#### Problem details:
Would you copy out the lines below word for word, leaving the pictures out of your answer?

#### Excerpted records:
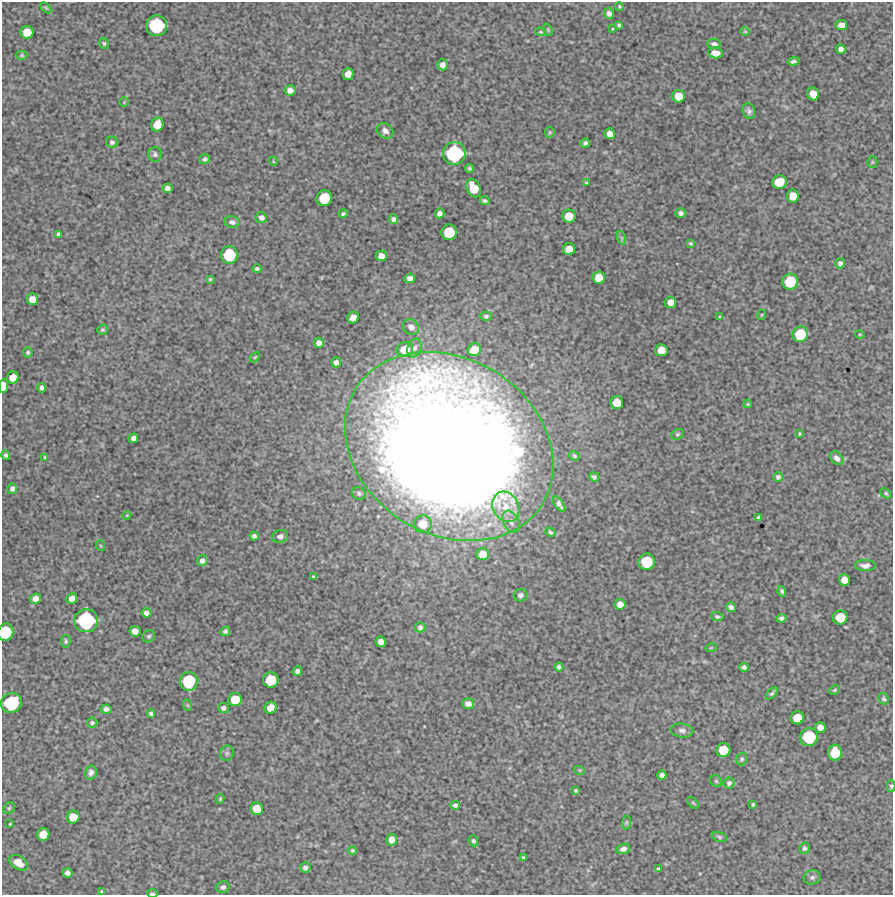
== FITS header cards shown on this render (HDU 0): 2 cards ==
NAXIS1  =                  891 /Length X axis
NAXIS2  =                  893 /Length Y axis

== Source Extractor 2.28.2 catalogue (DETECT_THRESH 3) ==
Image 891 x 893 px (HDU 0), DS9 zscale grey, 1 PNG px = 1 image px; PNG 895 x 897 px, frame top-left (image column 1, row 893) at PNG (2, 2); each listed source drawn as its Kron ellipse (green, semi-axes under 4 px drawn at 4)
Background 6170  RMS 250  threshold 757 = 3 sigma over >= 5 px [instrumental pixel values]
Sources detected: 191; all 191 listed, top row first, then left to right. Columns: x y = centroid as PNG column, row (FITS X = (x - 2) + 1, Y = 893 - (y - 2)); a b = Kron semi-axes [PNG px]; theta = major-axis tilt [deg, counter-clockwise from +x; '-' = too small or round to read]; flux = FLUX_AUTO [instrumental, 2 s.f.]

#### Reply to the task:
== FITS header cards shown on this render (HDU 0): 2 cards ==
NAXIS1  =                  891 /Length X axis
NAXIS2  =                  893 /Length Y axis

== Source Extractor 2.28.2 catalogue (DETECT_THRESH 3) ==
Image 891 x 893 px (HDU 0), DS9 zscale grey, 1 PNG px = 1 image px; PNG 895 x 897 px, frame top-left (image column 1, row 893) at PNG (2, 2); each listed source drawn as its Kron ellipse (green, semi-axes under 4 px drawn at 4)
Background 6170  RMS 250  threshold 757 = 3 sigma over >= 5 px [instrumental pixel values]
Sources detected: 191; all 191 listed, top row first, then left to right. Columns: x y = centroid as PNG column, row (FITS X = (x - 2) + 1, Y = 893 - (y - 2)); a b = Kron semi-axes [PNG px]; theta = major-axis tilt [deg, counter-clockwise from +x; '-' = too small or round to read]; flux = FLUX_AUTO [instrumental, 2 s.f.]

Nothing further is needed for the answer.